By leasing your security equipment, you benefit from cash flow friendly monthly payments that spread the cost of the equipment over a period while giving you certainty of payment.
Rental (agreement to hire)
We recommend that video surveillance systems are financed under a rental finance agreement, as this gives you ultimate flexibility to be able to keep up with ever-changing technology. Due to the nature of Digital Video Recorder technology (much like a computer, which is running 24/7) these systems have a shorter life than security systems. Being able to ‘upgrade’ at the end of the term prevents you from being left with outdated or worn equipment.
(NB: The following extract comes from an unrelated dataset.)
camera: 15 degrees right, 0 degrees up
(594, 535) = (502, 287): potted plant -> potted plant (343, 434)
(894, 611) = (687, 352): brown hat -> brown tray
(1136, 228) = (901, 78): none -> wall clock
- GST is payable on the monthly rental payments.
- The rental installments are generally treated as an expense.
- No depreciation is claimed on the asset.
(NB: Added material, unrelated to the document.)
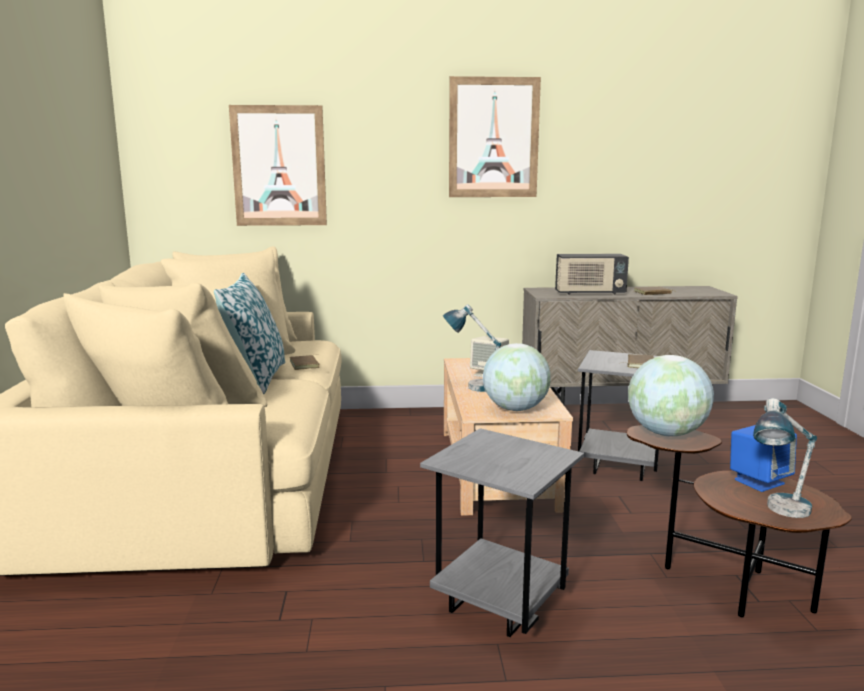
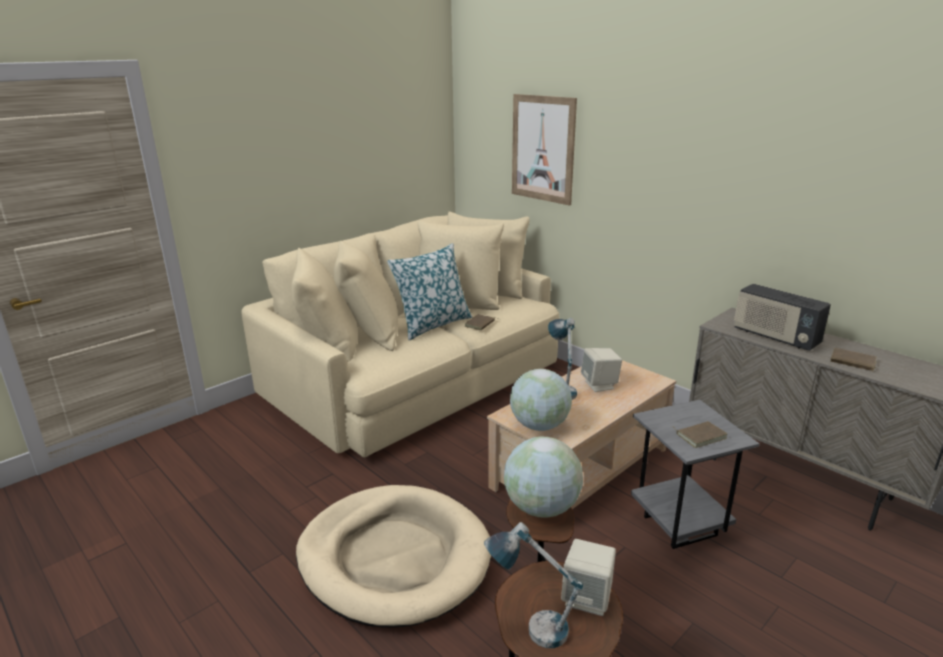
camera: 50 degrees right, 10 degrees up
(493, 138) = (723, 142): picture -> none
(497, 607) = (394, 558): grey side table -> beige dog bed
(758, 481) = (587, 598): blue speaker -> beige speaker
- This has no effect on your Balance Sheet (subject to IFRS disclosure notes).
- Ownership remains with the leasing company.
Lease to own (hire purchase)
We offer Lease to Own finance on Security and Access Control Systems, as these systems typically have much longer life spans.
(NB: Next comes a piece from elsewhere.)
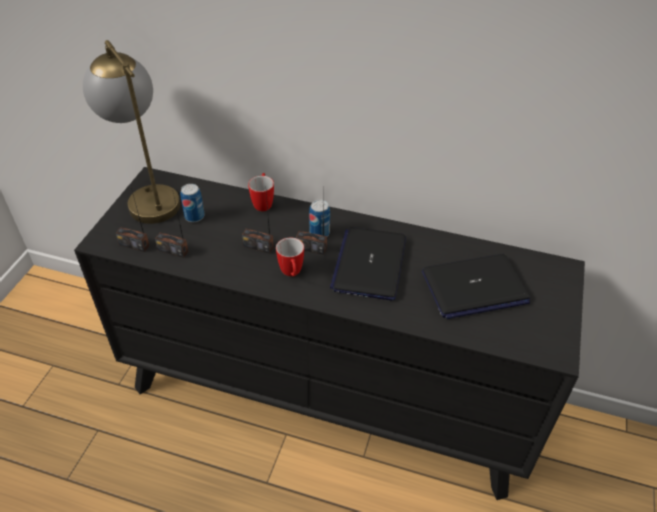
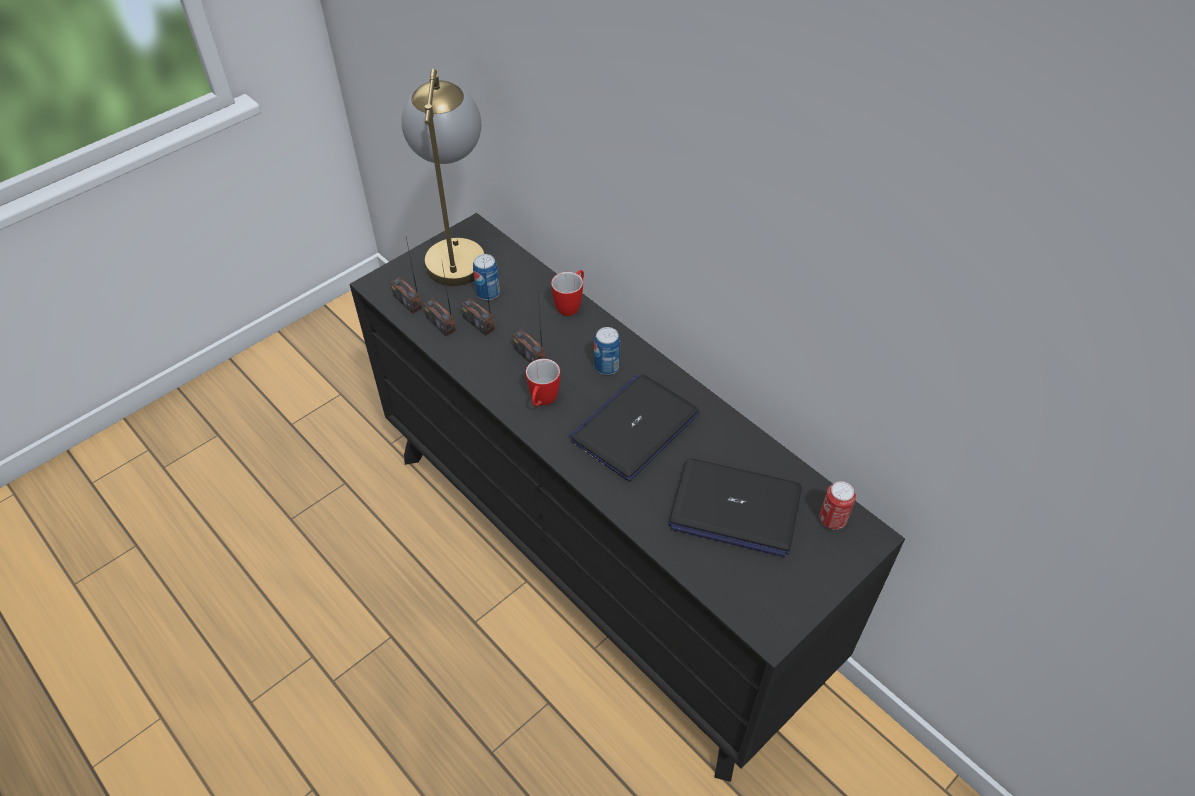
camera: 30 degrees right, 5 degrees up
(311, 248) = (584, 381): radio -> radio (479, 323)
(537, 268) = (832, 520): none -> can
- GST is payable at time of purchase (on cash price).
- The interest component of the installments can be claimed as an expense.
- Depreciation is claimed on the asset as an expense.
- The equipment is recorded as an asset, and the lease recorded as a liability on your Balance Sheet.
- Ownership transfers to you at the completion of the Rental Agreement.
Customer Benefits of Leasing:
Disclaimer: The above is a general guide only; we recommend that you seek independent accounting advice.
- Conserve Cash - pay for use over time
- Fixed Regular Payments
- Rentals may often be treated as a deductible operating expense.
- A cost-effective solution to acquiring equipment.
- Rental payments are generally tax deductible (you should seek advice from your accountant).
- A lower cost of entry to acquisition of new equipment.
- Capital expenditure preserved for core business functions.
- Convenience of acquiring equipment and finance through one source.
- Other lines of credit are preserved for other uses.